Sean spoke up urgently, “Kwan please, take care of Cassie. She’s…” His voice choked up with unfamiliar emotions. This was the first time he allowed himself to speak the words that haunted his nightmares. “She’s got a fear of dying alone. If anything happens, and I can’t be there, don’t let her be alone.”
Now that the words were spoken, Sean felt the elephant on his chest ease up. Taking deep breaths, he wrestled with the rest of the sentence. “If anything happens, tell her I’ll be with her soon, ’cause once I know she’s gone, I’ll die too.”
Kwan Tsi spoke reverently, “I’ll make sure. But it would be best for you to not keep your wife waiting. She’s a little crabby when she deals with her family.”
Looking at the building above him, looking for possible signs of life in a darkened office complex, Ferguson laughed and admitted, “Kwan, you have no idea.”
****
Cassie wondered if Greg could smell her fear as well as she could. It rolled off her in waves, each one threatening to bring her to her knees, once again the babbling little girl afraid of being locked in the closet. Her heart pounded loudly, it seemed a bass drum sounding out her doom. It was only sheer stubbornness that kept her standing, or rather leaning against the elevator wall. Inside, in a far corner of her mind, she was once again the child curled up in the corner afraid of her own skin. Greg always had that effect on her.
The elevator car was still between floors, and Greg stared at her with undisguised madness. The only question in Cassie’s mind was how that madness would affect the physical torment she knew was coming. Though she was a black belt in mixed martial arts, Greg outweighed her by more than fifty pounds and several inches in height. Since they were children the won/loss column for them in head to head combat was just about even.
Greg still had his fingers in her hair, and he used them to pull her closer to him. She could feel t
he heat of his madness through his clothes. Reflexively she pulled away, to keep more space between them. The more she struggled the more he seemed to laugh at her.
As she tired, Greg hissed into her ear, “I’ve always loved it when you fight against the inevitable. It’s nice to know I can still make you upset.”
That soaked through her fear, and stopped Cassie short. Unbeknownst to him, Greg had found the one thing capable of rallying her. Fear meant letting him win, something Cassie refused to allow. Looking straight into Greg’s eyes, she spat back at him. “You aren’t making me upset. I knew you’d try to stop me somewhere along the road. I’m just surprised it happened inside the Nishamora Global building. You must have someone on the inside to let you get this far in, probably that poor old man you just brained down in the lobby.”
Greg pushed her roughly away. “Until your kidnapping I worked for Kwan Tsi, swapping secrets for cash. It was a wonderful system then, but when Kwan saw a picture of you on television during the initial coverage of the kidnapping, he changed. Suddenly, everything changed. It all became about destroying Martin while saving you. But I don’t want you saved, not for him not for anyone. That’s torment of a worse kind than seeing you with Ferguson.”
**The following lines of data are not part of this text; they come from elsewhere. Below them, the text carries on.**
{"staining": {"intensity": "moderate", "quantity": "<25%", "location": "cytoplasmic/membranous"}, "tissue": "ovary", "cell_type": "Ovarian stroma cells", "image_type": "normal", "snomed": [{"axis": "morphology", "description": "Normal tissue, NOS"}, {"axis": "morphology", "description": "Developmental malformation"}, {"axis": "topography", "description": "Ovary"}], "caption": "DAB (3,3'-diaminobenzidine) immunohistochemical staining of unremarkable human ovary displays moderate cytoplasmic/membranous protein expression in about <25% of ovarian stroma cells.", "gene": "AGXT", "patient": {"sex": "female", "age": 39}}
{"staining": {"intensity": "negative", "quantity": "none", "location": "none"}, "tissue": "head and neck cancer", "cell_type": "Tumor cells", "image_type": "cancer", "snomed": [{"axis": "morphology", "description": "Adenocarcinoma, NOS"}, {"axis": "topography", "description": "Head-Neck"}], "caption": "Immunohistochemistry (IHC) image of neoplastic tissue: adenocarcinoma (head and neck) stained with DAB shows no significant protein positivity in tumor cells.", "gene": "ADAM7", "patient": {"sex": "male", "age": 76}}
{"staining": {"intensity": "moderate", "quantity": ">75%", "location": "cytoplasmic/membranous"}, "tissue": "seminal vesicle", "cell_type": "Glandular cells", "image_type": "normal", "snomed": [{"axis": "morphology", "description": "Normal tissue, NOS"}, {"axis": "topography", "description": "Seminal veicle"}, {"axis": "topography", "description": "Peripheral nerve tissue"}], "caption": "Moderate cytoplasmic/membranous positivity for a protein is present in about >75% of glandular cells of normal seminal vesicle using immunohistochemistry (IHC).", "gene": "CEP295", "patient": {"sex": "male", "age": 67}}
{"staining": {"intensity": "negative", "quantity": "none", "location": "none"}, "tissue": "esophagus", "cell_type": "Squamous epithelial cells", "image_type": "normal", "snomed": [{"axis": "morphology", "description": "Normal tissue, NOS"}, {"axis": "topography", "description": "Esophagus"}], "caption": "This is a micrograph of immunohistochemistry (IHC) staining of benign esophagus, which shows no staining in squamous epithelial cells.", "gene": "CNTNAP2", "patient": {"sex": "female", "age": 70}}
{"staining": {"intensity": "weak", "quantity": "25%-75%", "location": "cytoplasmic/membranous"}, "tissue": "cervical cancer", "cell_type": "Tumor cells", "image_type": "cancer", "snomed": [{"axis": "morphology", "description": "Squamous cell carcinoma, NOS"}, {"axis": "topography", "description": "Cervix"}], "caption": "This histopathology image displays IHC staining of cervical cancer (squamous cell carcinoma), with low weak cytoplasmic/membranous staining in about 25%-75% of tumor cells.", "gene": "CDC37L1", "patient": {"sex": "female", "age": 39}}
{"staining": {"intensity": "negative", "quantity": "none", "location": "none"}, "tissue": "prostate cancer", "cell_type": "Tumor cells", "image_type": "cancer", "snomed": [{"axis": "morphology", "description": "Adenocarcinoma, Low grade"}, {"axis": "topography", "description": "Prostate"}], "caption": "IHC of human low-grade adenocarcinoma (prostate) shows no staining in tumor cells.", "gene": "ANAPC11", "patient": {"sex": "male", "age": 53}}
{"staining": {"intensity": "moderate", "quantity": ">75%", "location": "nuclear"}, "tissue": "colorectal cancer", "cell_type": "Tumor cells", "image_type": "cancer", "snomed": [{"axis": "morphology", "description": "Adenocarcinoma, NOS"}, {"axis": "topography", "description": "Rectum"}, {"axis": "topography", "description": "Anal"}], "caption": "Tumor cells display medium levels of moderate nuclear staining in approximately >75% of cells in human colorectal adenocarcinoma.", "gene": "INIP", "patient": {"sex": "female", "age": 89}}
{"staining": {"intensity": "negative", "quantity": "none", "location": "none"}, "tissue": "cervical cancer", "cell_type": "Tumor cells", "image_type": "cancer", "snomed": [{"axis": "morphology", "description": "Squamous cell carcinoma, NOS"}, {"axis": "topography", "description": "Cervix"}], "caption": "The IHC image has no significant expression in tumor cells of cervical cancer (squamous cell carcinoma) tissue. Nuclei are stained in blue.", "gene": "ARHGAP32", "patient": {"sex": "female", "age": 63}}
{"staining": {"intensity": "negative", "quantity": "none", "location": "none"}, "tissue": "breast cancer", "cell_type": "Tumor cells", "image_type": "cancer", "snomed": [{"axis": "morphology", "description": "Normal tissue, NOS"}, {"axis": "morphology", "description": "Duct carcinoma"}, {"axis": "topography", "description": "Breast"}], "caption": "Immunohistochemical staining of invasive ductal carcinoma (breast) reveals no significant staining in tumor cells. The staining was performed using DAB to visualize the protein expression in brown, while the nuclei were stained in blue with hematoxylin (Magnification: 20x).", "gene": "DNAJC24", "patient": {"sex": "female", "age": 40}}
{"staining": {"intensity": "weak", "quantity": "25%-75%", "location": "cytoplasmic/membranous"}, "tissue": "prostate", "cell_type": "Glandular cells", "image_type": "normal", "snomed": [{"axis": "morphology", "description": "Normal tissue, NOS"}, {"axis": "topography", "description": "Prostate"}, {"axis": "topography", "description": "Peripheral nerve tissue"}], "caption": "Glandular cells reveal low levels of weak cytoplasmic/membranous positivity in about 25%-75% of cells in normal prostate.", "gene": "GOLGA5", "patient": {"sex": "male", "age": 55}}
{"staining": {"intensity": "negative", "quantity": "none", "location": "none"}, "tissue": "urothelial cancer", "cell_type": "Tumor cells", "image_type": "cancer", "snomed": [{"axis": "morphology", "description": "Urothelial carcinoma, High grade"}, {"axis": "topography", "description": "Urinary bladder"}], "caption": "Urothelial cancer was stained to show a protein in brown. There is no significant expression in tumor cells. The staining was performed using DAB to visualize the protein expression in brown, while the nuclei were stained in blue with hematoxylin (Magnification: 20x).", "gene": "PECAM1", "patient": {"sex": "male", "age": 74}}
“That’s disgusting Greg. Get your mind out of the gutter.” Irritation swept across her features. Not this same old song and dance, not when Martin was dead and everything was crumbling around the family. “There are more important things to look at, such as your murder of cousin Niko.”
Greg glared at her out of the corner of his eye. “What makes you think I killed Niko?”
She glared at him harder, until Greg broke out into peals of laughter, bringing new fear to feed her nausea as he struggled to reply again. “Cassie, you are so stupidly innocent about things.”
“What do you mean?”
“Niko died because he thought it was time to make amends with you, get back into Martin’s good graces. Martin’s graces!? What about my graces? What about how many times I begged Martin to let me come back home, back to the Atlanta headquarters? But no, I couldn’t be trusted around Cassandra. I wasn’t stable enough to be alone around Cassandra. Every action was about protecting Cassandra. But what about me? Nobody ever cared about me.”